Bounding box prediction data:
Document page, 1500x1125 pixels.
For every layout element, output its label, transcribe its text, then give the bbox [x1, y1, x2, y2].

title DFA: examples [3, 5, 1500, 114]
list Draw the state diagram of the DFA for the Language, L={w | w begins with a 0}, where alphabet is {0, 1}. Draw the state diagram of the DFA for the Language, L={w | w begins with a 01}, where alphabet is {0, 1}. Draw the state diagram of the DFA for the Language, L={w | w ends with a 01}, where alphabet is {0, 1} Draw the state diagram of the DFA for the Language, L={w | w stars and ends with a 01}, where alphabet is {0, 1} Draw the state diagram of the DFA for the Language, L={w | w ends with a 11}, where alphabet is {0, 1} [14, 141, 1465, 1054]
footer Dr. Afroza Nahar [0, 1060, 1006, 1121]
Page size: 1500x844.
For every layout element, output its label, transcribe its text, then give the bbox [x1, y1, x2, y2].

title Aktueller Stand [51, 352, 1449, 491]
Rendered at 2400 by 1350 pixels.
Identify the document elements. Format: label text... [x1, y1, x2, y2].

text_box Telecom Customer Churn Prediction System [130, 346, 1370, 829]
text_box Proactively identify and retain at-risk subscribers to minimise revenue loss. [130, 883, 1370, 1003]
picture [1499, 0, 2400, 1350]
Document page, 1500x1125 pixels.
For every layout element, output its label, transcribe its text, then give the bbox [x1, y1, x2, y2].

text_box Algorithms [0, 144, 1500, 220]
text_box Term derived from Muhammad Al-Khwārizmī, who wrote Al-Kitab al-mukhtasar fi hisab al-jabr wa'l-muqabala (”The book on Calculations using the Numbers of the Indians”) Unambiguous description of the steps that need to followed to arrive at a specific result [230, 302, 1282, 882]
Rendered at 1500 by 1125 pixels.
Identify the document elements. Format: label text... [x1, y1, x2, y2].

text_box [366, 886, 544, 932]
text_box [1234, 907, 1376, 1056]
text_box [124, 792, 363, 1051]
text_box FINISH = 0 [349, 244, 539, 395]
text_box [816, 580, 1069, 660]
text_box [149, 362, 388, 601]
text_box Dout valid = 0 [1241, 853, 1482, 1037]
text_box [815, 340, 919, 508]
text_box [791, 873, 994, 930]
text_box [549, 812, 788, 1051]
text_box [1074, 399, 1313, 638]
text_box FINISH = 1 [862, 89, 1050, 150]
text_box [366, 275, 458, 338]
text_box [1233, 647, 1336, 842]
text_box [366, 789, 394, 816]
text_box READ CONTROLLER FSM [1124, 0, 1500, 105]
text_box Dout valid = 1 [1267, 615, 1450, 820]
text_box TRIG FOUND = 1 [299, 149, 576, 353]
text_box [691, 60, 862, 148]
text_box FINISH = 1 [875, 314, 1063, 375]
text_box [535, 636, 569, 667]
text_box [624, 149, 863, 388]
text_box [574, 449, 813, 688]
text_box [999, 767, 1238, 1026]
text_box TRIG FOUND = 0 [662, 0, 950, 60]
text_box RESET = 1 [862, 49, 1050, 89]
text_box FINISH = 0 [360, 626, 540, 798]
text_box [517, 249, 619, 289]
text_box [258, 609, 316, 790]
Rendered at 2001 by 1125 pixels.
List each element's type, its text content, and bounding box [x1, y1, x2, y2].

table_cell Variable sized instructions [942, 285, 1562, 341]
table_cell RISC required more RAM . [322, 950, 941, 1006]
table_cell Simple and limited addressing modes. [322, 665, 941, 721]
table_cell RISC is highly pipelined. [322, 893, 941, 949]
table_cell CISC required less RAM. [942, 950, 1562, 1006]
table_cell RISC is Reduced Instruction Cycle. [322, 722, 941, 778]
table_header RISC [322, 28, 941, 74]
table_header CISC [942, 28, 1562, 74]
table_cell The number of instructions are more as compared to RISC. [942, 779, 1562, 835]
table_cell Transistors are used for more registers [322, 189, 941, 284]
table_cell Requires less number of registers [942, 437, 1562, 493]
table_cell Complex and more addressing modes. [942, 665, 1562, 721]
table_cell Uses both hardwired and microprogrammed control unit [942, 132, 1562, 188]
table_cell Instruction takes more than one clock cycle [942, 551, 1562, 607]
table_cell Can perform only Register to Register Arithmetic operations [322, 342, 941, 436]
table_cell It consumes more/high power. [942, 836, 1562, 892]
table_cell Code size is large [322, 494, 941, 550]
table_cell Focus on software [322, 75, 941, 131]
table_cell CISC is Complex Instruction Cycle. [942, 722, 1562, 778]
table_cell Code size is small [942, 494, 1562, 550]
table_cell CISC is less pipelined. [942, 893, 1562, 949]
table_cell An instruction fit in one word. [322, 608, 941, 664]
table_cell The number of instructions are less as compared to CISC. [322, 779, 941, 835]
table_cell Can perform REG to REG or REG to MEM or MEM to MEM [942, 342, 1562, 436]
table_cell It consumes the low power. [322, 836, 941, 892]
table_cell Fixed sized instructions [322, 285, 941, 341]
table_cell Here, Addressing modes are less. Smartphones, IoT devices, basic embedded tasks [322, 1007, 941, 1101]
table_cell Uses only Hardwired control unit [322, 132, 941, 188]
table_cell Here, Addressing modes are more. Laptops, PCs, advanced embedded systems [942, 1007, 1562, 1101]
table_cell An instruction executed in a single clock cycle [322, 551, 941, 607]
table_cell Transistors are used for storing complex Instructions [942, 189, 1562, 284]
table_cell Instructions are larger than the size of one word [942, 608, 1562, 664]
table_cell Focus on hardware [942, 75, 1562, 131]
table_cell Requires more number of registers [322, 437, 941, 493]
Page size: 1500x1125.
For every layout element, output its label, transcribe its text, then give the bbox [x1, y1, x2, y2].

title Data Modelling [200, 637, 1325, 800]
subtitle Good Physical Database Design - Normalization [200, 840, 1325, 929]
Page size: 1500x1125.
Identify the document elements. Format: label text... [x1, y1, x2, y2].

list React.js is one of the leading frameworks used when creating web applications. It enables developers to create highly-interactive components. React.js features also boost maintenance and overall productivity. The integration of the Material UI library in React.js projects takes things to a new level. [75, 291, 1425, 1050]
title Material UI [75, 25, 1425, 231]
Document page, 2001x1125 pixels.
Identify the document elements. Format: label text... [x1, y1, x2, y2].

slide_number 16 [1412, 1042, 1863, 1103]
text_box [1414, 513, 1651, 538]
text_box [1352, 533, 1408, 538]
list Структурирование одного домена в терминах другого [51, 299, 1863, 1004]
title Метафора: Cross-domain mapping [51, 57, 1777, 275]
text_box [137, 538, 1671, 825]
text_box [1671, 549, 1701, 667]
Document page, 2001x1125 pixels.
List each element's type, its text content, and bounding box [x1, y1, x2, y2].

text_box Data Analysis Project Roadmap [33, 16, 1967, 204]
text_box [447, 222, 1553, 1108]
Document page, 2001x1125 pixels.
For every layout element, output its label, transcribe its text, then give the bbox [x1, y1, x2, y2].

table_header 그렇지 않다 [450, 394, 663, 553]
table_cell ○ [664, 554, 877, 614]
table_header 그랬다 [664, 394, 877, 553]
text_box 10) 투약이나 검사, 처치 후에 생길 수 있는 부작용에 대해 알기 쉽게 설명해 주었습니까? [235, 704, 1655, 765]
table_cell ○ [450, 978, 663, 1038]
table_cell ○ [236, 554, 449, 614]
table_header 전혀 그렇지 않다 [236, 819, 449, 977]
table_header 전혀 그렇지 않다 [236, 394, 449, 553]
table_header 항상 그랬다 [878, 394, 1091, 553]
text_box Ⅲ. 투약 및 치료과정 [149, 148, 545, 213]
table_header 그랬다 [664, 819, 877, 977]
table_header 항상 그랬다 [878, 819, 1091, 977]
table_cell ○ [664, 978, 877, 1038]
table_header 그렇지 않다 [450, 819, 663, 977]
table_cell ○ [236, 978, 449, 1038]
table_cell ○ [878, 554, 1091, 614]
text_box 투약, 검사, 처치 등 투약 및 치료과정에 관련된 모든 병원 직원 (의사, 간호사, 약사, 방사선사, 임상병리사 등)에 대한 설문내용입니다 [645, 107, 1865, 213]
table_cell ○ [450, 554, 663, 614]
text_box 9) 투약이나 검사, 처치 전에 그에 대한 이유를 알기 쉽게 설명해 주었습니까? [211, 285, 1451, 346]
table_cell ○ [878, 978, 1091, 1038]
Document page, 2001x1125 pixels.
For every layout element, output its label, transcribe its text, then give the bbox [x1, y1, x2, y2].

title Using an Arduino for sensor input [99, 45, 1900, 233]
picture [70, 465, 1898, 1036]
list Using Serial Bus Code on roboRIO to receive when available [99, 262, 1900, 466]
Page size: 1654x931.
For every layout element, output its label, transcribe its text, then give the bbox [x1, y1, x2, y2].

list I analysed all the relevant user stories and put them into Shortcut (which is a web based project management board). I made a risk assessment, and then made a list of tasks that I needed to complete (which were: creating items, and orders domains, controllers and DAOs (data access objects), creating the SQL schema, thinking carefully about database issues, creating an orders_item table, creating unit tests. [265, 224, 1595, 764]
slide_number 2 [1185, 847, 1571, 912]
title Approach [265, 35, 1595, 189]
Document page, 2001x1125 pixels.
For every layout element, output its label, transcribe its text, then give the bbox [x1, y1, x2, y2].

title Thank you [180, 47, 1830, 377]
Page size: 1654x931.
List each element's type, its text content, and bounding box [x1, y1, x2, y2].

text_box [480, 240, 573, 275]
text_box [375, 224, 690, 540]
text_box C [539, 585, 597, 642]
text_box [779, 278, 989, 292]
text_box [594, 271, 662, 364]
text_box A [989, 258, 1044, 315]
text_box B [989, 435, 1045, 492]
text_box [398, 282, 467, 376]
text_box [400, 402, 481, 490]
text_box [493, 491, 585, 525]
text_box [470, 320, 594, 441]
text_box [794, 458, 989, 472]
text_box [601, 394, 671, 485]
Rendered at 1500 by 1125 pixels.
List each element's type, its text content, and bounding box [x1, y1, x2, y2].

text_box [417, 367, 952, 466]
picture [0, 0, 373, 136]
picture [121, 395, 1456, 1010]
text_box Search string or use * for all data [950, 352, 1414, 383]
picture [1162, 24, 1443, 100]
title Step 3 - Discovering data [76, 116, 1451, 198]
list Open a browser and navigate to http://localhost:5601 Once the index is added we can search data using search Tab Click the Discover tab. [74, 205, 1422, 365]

TASK STATEMENT: Search the entries for the string "Rendered" and collect each line that has it.

RESULT:
Rendered at 2400 by 1350 pixels.
Rendered at 1500 by 1125 pixels.
Rendered at 2001 by 1125 pixels.
Rendered at 1500 by 1125 pixels.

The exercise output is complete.